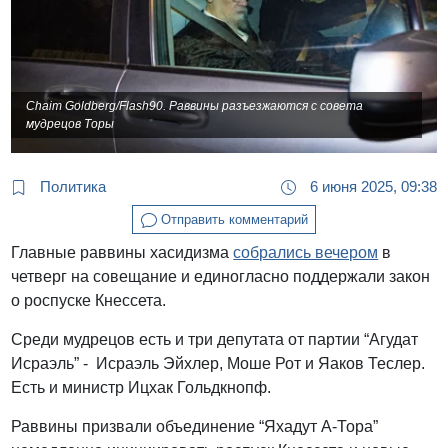
Chaim Goldberg/Flash90. Раввины разъезжаются с совета
мудрецов Торы
Политика
6 июня 2025, 09:38
Отправить комментарий
Главные раввины хасидизма
собрались вечером
в
четверг на совещание и единогласно поддержали закон
о роспуске Кнессета.
Среди мудрецов есть и три депутата от партии “Агудат
Исраэль” - Исраэль Эйхлер, Моше Рот и Яаков Теслер.
Есть и министр Ицхак Гольдкнопф.
Раввины призвали объединение “Яхадут А-Тора”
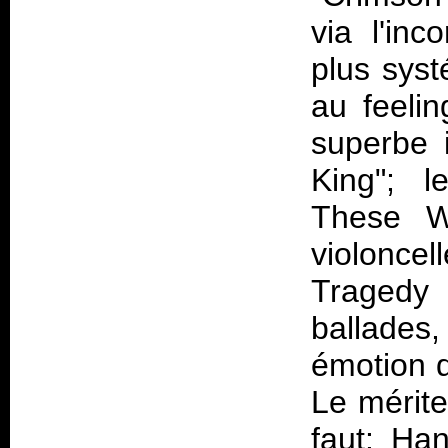
via l'inc
plus syst
au feelin
superbe 
King"; 
These Wa
violoncel
Tragedy
ballades
émotion q
Le mérite
faut: Ha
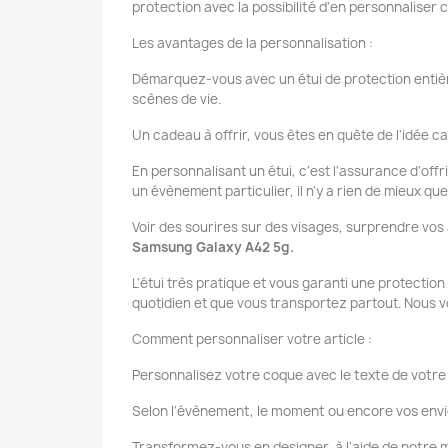
protection avec la possibilité d'en personnaliser
Les avantages de la personnalisation :
Démarquez-vous avec un étui de protection entièr
scènes de vie.
Un cadeau à offrir, vous êtes en quête de l'idée ca
En personnalisant un étui, c'est l'assurance d'offr
un évènement particulier, il n'y a rien de mieux q
Voir des sourires sur des visages, surprendre vos
Samsung Galaxy A42 5g.
L'étui très pratique et vous garanti une protectio
quotidien et que vous transportez partout. Nous v
Comment personnaliser votre article :
Personnalisez votre coque avec le texte de votre 
Selon l'évènement, le moment ou encore vos envi
Transformez-vous en designer, à l'aide de notr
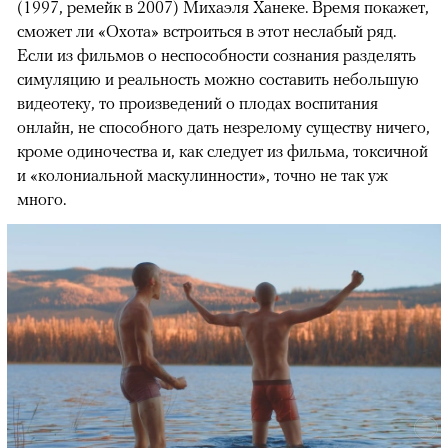
(1997, ремейк в 2007) Михаэля Ханеке. Время покажет,
сможет ли «Охота» встроиться в этот неслабый ряд.
Если из фильмов о неспособности сознания разделять
симуляцию и реальность можно составить небольшую
видеотеку, то произведений о плодах воспитания
онлайн, не способного дать незрелому существу ничего,
кроме одиночества и, как следует из фильма, токсичной
и «колониальной маскулинности», точно не так уж
много.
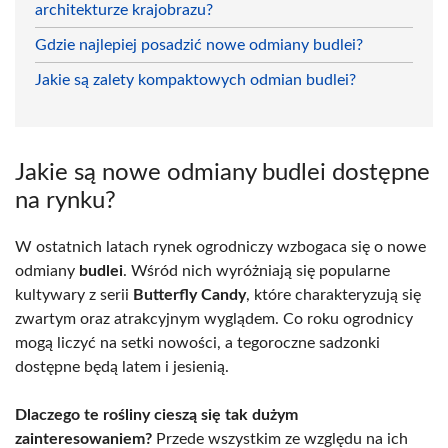
architekturze krajobrazu?
Gdzie najlepiej posadzić nowe odmiany budlei?
Jakie są zalety kompaktowych odmian budlei?
Jakie są nowe odmiany budlei dostępne
na rynku?
W ostatnich latach rynek ogrodniczy wzbogaca się o nowe
odmiany
budlei
. Wśród nich wyróżniają się popularne
kultywary z serii
Butterfly Candy
, które charakteryzują się
zwartym oraz atrakcyjnym wyglądem. Co roku ogrodnicy
mogą liczyć na setki nowości, a tegoroczne sadzonki
dostępne będą latem i jesienią.
Dlaczego te rośliny cieszą się tak dużym
zainteresowaniem?
Przede wszystkim ze względu na ich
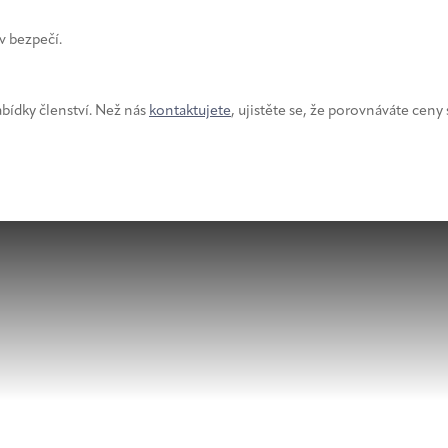
v bezpečí.
abídky členství. Než nás
kontaktujete
, ujistěte se, že porovnáváte cen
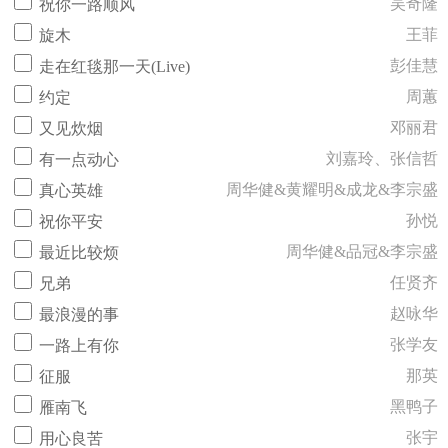
吴奇隆
祝你一路顺风
王菲
旋木
彭佳慧
走在红毯那一天(Live)
周蕙
约定
邓丽君
又见炊烟
刘嘉玲、张信哲
有一点动心
周华健&黄耀明&成龙&李宗盛
真心英雄
孙悦
祝你平安
周华健&品冠&李宗盛
最近比较烦
任贤齐
兄弟
赵咏华
最浪漫的事
张学友
一路上有你
那英
征服
黑鸭子
雁南飞
张宇
用心良苦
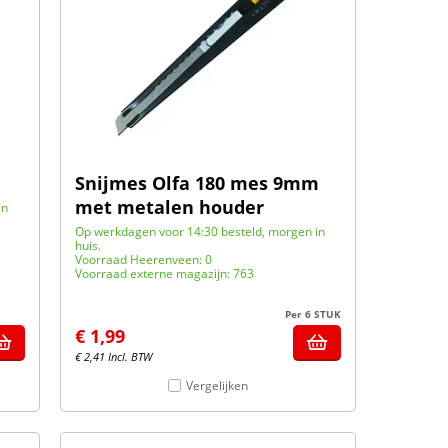
m
Snijmes Olfa 180 mes 9mm
met metalen houder
in
Op werkdagen voor 14:30 besteld, morgen in
huis.
Voorraad Heerenveen: 0
Voorraad externe magazijn: 763
Per 6 STUK
€
1,99
€
2,41
Incl. BTW
Vergelijken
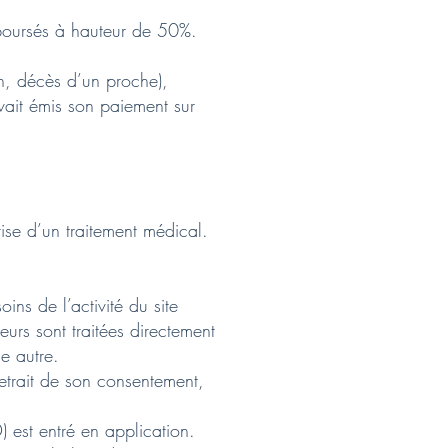
mboursés à hauteur de 50%.
n, décès d’un proche),
vait émis son paiement sur
ise d’un traitement médical.
ins de l’activité du site
eurs sont traitées directement
une autre.
 retrait de son consentement,
) est entré en application.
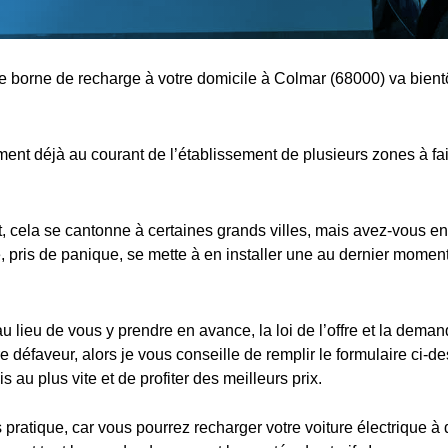
ne borne de recharge à votre domicile à Colmar (68000) va bientô
nt déjà au courant de l’établissement de plusieurs zones à fa
cela se cantonne à certaines grands villes, mais avez-vous en
 pris de panique, se mette à en installer une au dernier moment,
au lieu de vous y prendre en avance, la loi de l’offre et la dema
e défaveur, alors je vous conseille de remplir le formulaire ci-d
s au plus vite et de profiter des meilleurs prix.
s pratique, car vous pourrez recharger votre voiture électrique à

***

PROBLEM STATEMENT - Return every line above word for word, leaving out the pictures.

RESPONSE AREA -
Chaim Goldberg/Flash90. Раввины разъезжаются с совета
мудрецов Торы
Политика
6 июня 2025, 09:38
Отправить комментарий
Главные раввины хасидизма
собрались вечером
в
четверг на совещание и единогласно поддержали закон
о роспуске Кнессета.
Среди мудрецов есть и три депутата от партии “Агудат
Исраэль” - Исраэль Эйхлер, Моше Рот и Яаков Теслер.
Есть и министр Ицхак Гольдкнопф.
Раввины призвали объединение “Яхадут А-Тора”
via l'inc
plus syst
au feelin
superbe 
King"; 
These Wa
violoncel
Tragedy
ballades
émotion q
Le mérite
faut: Ha
protection avec la possibilité d'en personnaliser
Les avantages de la personnalisation :
Démarquez-vous avec un étui de protection entièr
scènes de vie.
Un cadeau à offrir, vous êtes en quête de l'idée ca
En personnalisant un étui, c'est l'assurance d'offr
un évènement particulier, il n'y a rien de mieux q
Voir des sourires sur des visages, surprendre vos
Samsung Galaxy A42 5g.
L'étui très pratique et vous garanti une protectio
quotidien et que vous transportez partout. Nous v
Comment personnaliser votre article :
Personnalisez votre coque avec le texte de votre 
Selon l'évènement, le moment ou encore vos envi
Transformez-vous en designer, à l'aide de notr
(1997, ремейк в 2007) Михаэля Ханеке. Время покажет,
сможет ли «Охота» встроиться в этот неслабый ряд.
Если из фильмов о неспособности сознания разделять
симуляцию и реальность можно составить небольшую
видеотеку, то произведений о плодах воспитания
онлайн, не способного дать незрелому существу ничего,
кроме одиночества и, как следует из фильма, токсичной
и «колониальной маскулинности», точно не так уж
много.
architekturze krajobrazu?
Gdzie najlepiej posadzić nowe odmiany budlei?
Jakie są zalety kompaktowych odmian budlei?
Jakie są nowe odmiany budlei dostępne
na rynku?
W ostatnich latach rynek ogrodniczy wzbogaca się o nowe
odmiany
budlei
. Wśród nich wyróżniają się popularne
kultywary z serii
Butterfly Candy
, które charakteryzują się
zwartym oraz atrakcyjnym wyglądem. Co roku ogrodnicy
mogą liczyć na setki nowości, a tegoroczne sadzonki
dostępne będą latem i jesienią.
Dlaczego te rośliny cieszą się tak dużym
zainteresowaniem?
Przede wszystkim ze względu na ich
v bezpečí.
abídky členství. Než nás
kontaktujete
, ujistěte se, že porovnáváte cen
吴奇隆
祝你一路顺风
王菲
旋木
彭佳慧
走在红毯那一天(Live)
周蕙
约定
邓丽君
又见炊烟
刘嘉玲、张信哲
有一点动心
周华健&黄耀明&成龙&李宗盛
真心英雄
孙悦
祝你平安
周华健&品冠&李宗盛
最近比较烦
任贤齐
兄弟
赵咏华
最浪漫的事
张学友
一路上有你
那英
征服
黑鸭子
雁南飞
张宇
用心良苦
m
Snijmes Olfa 180 mes 9mm
met metalen houder
in
Op werkdagen voor 14:30 besteld, morgen in
huis.
Voorraad Heerenveen: 0
Voorraad externe magazijn: 763
Per 6 STUK
€
1,99
€
2,41
Incl. BTW
Vergelijken
mboursés à hauteur de 50%.
n, décès d’un proche),
vait émis son paiement sur
ise d’un traitement médical.
ins de l’activité du site
eurs sont traitées directement
une autre.
 retrait de son consentement,
) est entré en application.
ne borne de recharge à votre domicile à Colmar (68000) va bientô
nt déjà au courant de l’établissement de plusieurs zones à fa
cela se cantonne à certaines grands villes, mais avez-vous en
 pris de panique, se mette à en installer une au dernier moment,
au lieu de vous y prendre en avance, la loi de l’offre et la dema
e défaveur, alors je vous conseille de remplir le formulaire ci-d
s au plus vite et de profiter des meilleurs prix.
s pratique, car vous pourrez recharger votre voiture électrique à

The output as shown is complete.